THE PROBLEM: Would you restate the entries below word for word, starting at the first line and ending with the one that has "Request Creation"?

*** EXTRACTED DATA ***

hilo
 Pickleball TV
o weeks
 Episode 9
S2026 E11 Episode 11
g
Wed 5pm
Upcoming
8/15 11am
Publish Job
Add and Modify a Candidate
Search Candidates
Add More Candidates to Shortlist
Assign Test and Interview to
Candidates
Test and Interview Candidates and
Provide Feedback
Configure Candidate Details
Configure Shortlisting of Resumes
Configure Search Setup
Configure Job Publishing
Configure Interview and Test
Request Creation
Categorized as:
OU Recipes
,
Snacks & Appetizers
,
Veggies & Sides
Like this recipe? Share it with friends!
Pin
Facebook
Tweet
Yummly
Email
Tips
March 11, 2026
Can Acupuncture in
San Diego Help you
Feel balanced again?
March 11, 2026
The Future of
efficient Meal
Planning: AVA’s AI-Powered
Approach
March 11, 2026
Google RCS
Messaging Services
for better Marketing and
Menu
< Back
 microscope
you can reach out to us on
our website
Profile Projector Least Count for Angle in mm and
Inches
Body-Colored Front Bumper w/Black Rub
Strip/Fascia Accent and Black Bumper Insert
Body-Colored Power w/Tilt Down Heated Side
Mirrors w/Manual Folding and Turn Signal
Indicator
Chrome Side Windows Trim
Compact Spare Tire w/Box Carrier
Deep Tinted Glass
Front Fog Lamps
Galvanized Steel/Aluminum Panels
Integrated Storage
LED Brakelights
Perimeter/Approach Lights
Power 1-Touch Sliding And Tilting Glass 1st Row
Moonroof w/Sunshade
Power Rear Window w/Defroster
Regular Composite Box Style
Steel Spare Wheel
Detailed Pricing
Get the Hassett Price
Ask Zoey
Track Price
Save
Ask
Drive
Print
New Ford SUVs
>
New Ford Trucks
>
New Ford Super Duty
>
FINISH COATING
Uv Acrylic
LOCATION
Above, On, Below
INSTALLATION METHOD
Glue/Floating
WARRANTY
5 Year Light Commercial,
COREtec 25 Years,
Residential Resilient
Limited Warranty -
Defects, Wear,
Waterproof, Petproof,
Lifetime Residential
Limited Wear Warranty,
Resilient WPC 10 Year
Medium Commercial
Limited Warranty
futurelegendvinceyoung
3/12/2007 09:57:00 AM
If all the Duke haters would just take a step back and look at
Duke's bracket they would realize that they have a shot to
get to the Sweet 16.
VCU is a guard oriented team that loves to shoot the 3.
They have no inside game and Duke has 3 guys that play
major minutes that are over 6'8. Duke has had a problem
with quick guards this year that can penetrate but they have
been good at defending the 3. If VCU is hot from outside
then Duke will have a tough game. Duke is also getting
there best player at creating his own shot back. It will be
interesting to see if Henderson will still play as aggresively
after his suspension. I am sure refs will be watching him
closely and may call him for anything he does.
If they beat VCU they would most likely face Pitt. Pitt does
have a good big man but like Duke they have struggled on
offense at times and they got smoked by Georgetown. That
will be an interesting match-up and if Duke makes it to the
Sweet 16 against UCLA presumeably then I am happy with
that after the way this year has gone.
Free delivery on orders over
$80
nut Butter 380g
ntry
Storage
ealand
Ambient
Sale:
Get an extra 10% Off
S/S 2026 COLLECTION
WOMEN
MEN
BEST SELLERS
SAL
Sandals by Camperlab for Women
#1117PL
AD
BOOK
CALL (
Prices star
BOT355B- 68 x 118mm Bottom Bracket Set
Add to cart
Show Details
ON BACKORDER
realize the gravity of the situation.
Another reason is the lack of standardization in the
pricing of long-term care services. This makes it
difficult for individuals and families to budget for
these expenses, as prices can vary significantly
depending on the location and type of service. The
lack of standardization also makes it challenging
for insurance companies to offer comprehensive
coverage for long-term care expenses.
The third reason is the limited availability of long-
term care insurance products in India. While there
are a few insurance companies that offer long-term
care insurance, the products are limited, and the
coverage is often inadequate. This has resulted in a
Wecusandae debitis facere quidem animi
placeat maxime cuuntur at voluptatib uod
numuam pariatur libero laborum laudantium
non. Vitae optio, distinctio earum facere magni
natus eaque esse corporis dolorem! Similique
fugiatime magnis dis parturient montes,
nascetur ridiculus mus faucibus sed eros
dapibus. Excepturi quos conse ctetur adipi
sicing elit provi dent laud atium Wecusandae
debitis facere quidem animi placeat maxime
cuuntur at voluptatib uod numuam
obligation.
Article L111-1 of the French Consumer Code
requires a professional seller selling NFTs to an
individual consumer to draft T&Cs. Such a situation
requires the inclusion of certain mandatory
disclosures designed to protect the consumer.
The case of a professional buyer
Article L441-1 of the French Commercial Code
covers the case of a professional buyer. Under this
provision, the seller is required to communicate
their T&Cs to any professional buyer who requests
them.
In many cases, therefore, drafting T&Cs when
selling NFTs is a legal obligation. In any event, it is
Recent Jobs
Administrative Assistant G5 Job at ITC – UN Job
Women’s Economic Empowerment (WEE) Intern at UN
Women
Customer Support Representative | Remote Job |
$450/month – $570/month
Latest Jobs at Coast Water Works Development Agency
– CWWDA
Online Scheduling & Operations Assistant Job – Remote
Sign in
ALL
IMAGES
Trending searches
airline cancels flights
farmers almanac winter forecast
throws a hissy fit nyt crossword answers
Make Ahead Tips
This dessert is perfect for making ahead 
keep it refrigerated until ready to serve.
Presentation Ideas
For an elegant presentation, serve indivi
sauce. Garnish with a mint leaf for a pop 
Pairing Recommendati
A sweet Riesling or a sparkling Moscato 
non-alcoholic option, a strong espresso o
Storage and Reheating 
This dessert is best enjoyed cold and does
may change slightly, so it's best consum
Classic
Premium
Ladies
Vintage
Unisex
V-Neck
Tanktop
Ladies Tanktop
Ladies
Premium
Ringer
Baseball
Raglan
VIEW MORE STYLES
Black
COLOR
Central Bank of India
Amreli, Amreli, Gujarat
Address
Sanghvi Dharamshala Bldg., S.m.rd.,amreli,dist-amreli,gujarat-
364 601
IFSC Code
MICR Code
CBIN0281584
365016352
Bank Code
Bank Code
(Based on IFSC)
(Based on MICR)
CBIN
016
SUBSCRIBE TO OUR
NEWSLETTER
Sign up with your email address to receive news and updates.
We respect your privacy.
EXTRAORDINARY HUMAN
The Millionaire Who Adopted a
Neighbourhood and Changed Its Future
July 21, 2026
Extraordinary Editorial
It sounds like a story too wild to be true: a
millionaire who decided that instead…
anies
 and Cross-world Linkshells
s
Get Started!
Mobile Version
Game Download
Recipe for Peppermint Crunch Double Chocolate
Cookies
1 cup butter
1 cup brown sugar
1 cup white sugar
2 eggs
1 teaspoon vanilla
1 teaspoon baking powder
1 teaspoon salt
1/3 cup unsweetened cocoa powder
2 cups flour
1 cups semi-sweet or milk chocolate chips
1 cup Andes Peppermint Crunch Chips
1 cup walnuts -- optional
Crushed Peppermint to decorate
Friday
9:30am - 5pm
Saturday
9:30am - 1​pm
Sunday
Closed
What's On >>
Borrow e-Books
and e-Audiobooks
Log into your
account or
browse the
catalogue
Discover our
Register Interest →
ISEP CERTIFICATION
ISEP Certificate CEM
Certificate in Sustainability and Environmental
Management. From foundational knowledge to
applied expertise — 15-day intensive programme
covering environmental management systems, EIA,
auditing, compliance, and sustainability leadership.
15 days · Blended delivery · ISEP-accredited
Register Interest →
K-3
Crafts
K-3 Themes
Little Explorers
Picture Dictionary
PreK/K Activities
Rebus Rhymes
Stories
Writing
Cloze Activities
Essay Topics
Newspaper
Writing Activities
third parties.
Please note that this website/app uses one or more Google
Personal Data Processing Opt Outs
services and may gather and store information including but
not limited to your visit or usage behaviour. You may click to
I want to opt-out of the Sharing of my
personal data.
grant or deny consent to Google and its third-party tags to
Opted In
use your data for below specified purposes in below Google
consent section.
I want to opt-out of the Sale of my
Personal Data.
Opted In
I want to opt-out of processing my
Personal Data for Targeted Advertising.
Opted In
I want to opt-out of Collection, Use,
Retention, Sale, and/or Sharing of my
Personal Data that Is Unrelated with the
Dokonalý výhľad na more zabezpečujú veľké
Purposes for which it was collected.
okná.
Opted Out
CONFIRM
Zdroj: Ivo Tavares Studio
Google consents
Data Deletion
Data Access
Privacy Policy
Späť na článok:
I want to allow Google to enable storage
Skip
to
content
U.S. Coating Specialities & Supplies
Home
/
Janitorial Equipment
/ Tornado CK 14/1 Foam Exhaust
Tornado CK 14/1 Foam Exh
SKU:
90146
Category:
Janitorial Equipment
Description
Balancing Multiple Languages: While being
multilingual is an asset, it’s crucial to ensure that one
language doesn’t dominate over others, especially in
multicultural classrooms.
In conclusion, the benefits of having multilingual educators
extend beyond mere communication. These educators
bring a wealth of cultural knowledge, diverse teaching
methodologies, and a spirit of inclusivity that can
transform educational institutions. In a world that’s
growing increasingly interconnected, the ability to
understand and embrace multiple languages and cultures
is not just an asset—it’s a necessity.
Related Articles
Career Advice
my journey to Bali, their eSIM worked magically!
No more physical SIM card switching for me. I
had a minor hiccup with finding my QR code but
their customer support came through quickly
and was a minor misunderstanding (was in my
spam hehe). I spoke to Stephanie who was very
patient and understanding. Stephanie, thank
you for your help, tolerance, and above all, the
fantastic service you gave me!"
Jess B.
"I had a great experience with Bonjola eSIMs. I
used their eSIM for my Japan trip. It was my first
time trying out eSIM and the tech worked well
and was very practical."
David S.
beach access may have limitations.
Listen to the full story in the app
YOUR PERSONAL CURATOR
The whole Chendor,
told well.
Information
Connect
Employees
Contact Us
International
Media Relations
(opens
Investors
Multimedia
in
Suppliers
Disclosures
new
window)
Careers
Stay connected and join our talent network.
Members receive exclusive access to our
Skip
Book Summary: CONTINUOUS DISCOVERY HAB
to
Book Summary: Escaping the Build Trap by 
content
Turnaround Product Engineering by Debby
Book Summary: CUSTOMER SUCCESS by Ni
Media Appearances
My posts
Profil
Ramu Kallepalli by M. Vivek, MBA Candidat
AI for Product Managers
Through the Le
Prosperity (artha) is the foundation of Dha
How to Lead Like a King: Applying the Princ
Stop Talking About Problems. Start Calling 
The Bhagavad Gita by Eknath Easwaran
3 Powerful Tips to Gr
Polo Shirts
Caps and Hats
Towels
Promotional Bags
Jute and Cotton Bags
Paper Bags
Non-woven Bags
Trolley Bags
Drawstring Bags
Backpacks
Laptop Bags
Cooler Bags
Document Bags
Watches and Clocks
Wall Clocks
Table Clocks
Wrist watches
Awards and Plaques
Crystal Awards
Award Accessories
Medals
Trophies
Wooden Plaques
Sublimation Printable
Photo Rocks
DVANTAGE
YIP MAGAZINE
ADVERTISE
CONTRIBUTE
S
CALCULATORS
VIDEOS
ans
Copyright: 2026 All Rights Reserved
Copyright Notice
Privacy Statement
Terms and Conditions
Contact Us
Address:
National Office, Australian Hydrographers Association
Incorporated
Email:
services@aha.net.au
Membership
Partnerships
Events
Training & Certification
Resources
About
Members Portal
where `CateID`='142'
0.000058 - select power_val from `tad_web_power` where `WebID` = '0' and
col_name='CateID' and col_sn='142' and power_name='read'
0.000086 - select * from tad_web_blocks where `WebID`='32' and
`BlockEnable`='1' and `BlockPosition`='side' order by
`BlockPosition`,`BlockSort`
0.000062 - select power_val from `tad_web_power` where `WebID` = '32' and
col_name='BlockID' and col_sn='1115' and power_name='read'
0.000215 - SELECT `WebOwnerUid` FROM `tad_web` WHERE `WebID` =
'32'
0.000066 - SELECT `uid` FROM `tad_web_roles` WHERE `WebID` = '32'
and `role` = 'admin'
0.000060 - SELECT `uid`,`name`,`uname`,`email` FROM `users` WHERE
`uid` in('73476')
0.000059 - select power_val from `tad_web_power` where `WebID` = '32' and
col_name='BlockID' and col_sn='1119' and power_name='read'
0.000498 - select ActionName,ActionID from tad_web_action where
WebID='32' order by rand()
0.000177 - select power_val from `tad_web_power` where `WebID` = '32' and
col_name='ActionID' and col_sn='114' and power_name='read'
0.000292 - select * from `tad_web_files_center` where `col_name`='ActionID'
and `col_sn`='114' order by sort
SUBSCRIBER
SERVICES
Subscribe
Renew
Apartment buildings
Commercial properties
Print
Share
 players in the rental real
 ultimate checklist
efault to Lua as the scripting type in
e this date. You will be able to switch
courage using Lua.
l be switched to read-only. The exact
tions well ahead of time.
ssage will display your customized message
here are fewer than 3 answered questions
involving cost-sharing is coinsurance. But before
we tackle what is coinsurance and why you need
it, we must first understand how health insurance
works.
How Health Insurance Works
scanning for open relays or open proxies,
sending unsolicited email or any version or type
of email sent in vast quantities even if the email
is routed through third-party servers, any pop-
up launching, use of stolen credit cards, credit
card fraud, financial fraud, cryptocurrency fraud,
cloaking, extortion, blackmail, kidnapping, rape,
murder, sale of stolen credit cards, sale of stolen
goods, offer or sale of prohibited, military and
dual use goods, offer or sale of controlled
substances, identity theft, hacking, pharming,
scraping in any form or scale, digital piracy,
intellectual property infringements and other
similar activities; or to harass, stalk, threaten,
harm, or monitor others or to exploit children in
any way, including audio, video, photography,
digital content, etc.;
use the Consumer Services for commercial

*** End of EXTRACTED DATA ***

EXERCISE RESPONSE:
hilo
 Pickleball TV
o weeks
 Episode 9
S2026 E11 Episode 11
g
Wed 5pm
Upcoming
8/15 11am
Publish Job
Add and Modify a Candidate
Search Candidates
Add More Candidates to Shortlist
Assign Test and Interview to
Candidates
Test and Interview Candidates and
Provide Feedback
Configure Candidate Details
Configure Shortlisting of Resumes
Configure Search Setup
Configure Job Publishing
Configure Interview and Test
Request Creation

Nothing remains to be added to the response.